The world is focused on the Bahamas, where thousands are just beginning the long and painful struggle to rebuild their lives after Hurricane Dorian.
International search-and-rescue teams are spreading across Abaco and Grand Bahamas islands looking for survivors. Crews have started clearing the streets of debris to set up emergency food and water distribution centers.
The U.S. Coast Guard and British Royal Navy have ships docked off the islands, and the United Nations is sending in tons of ready-to-eat meals and satellite communications equipment.
The Royal Caribbean and Walt Disney cruise lines, which usually carry happy tourists to Bahamian resorts, are instead using ships to deliver food, water, flashlights and other vital aid.
Death toll at 30
The death toll on the Bahamas stood at 30 late Thursday, but with entire villages and marinas wiped off the map, officials say they have no doubt that number will rise.
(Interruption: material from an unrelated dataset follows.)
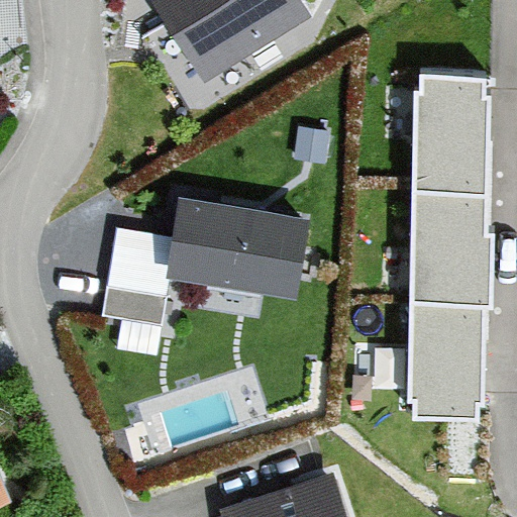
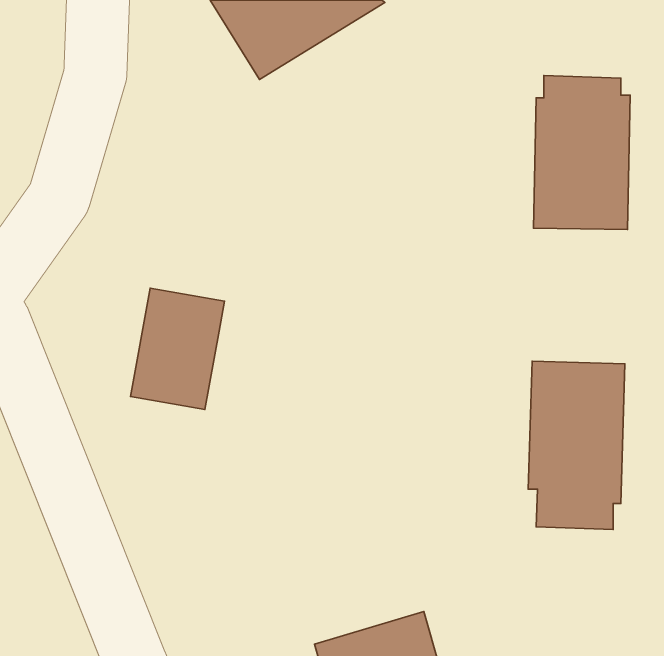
building: [412,185,491,290] -> none
building: [170,200,299,283] -> none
Bahamian Prime Minister Hubert Minnis calls the damage left by Dorian one of the greatest crises in his country’s history.
“As prime minister, I assure you that no efforts will be spared in rescuing those still in danger, feeding those who are hungry and providing shelter to those who are without homes,” he said. “Our response will be day and night, day after day, week after week, month after month until the lives of our people return to some degree of normalcy.”
Dorian spent Thursday pummeling North and South Carolina with strong winds and heavy rain, along with causing more than a dozen tornadoes and waterspouts that led to additional damage.
Dorian landfall forecast
Forecasters do not expect Dorian to make a direct landfall Friday but will instead skirt the North Carolina coast, bringing life-threatening storm surges to North Carolina and southern Virginia before moving away from land.
Dorian will remain a potent storm straight into the weekend, however, with tropical storm warnings posted as far north as Martha’s Vineyard, Massachusetts, according to the National Hurricane Center.